§ **Instruction**
Reproduce the material below in full, substituting "vernacular name" for "common name" wherever it occurs and leaving everything else unchanged. Omit the pictures from your answer.

»»

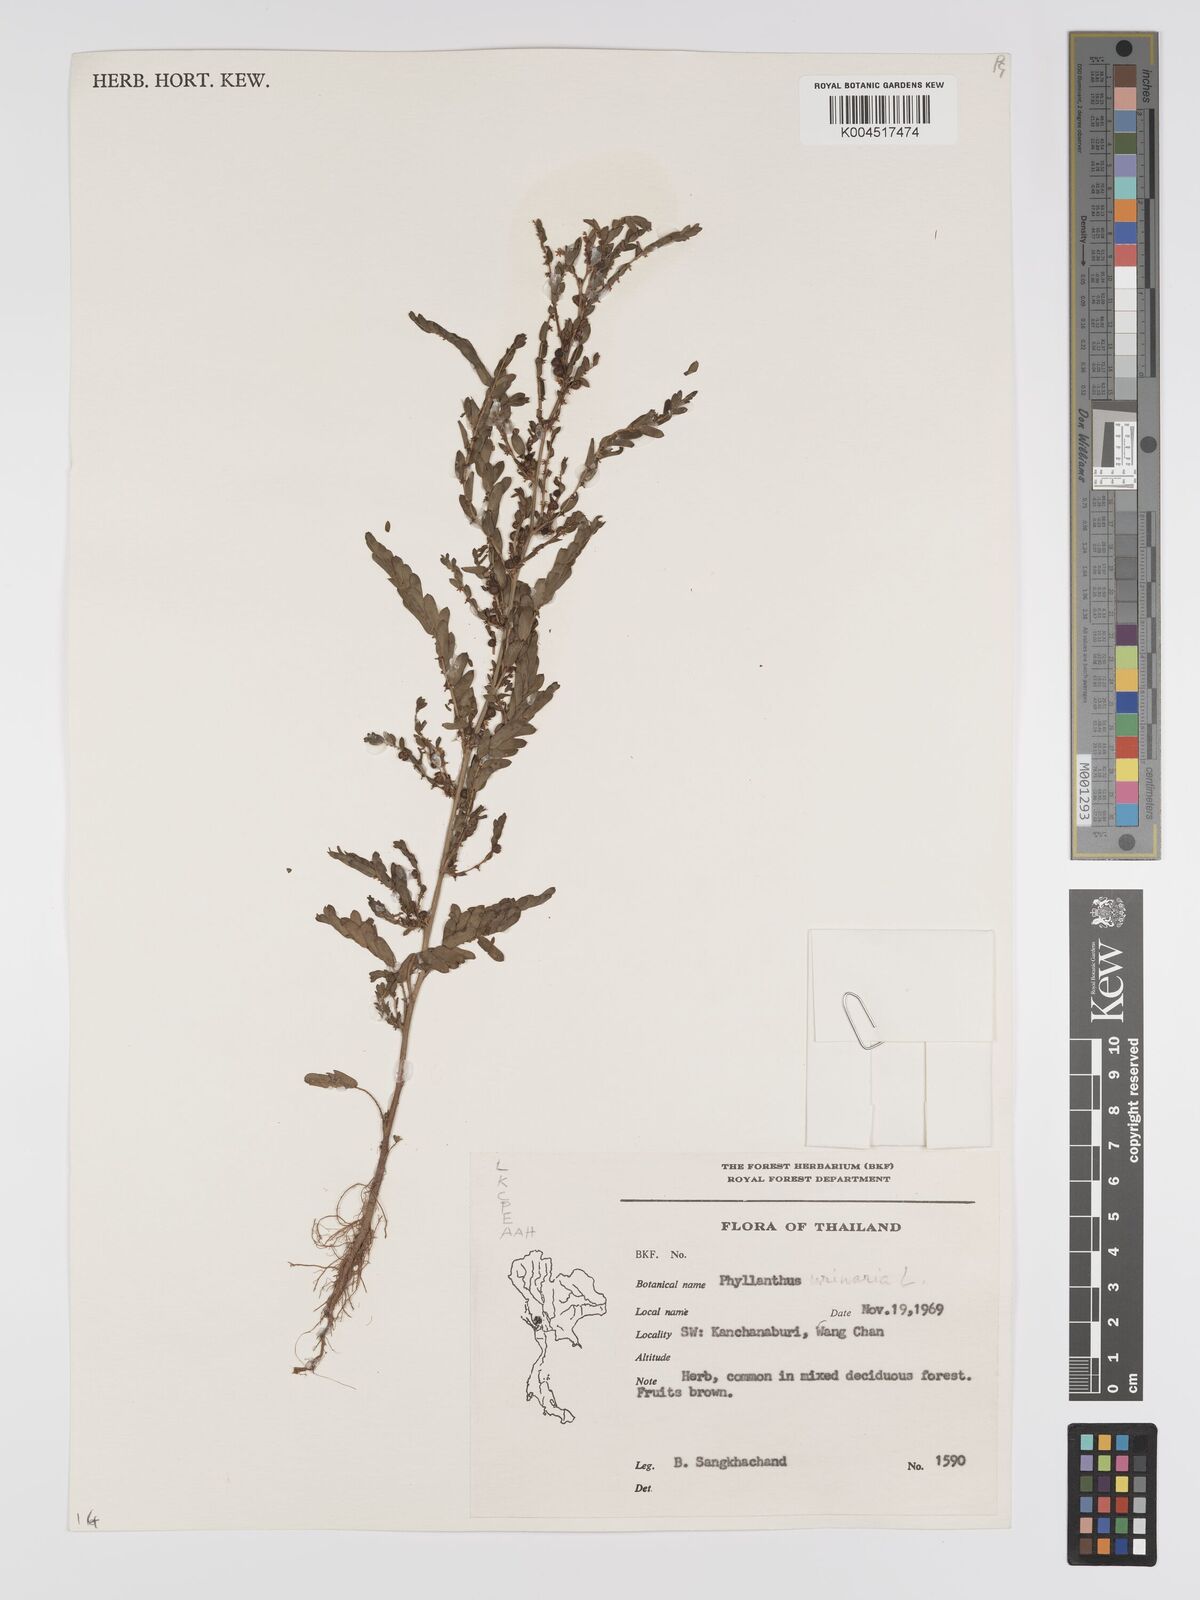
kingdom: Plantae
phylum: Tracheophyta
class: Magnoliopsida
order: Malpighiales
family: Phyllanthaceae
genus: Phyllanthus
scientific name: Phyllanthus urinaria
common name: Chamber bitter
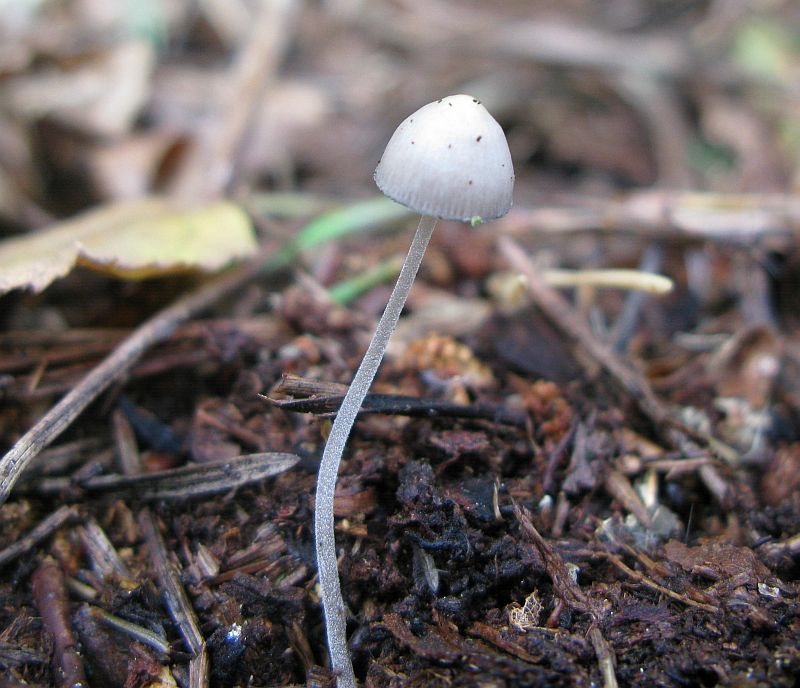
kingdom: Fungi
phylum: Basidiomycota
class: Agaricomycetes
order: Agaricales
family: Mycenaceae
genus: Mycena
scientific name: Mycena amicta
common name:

««

§ **Answer to this task**
kingdom: Plantae
phylum: Tracheophyta
class: Magnoliopsida
order: Malpighiales
family: Phyllanthaceae
genus: Phyllanthus
scientific name: Phyllanthus urinaria
vernacular name: Chamber bitter
kingdom: Fungi
phylum: Basidiomycota
class: Agaricomycetes
order: Agaricales
family: Mycenaceae
genus: Mycena
scientific name: Mycena amicta
vernacular name:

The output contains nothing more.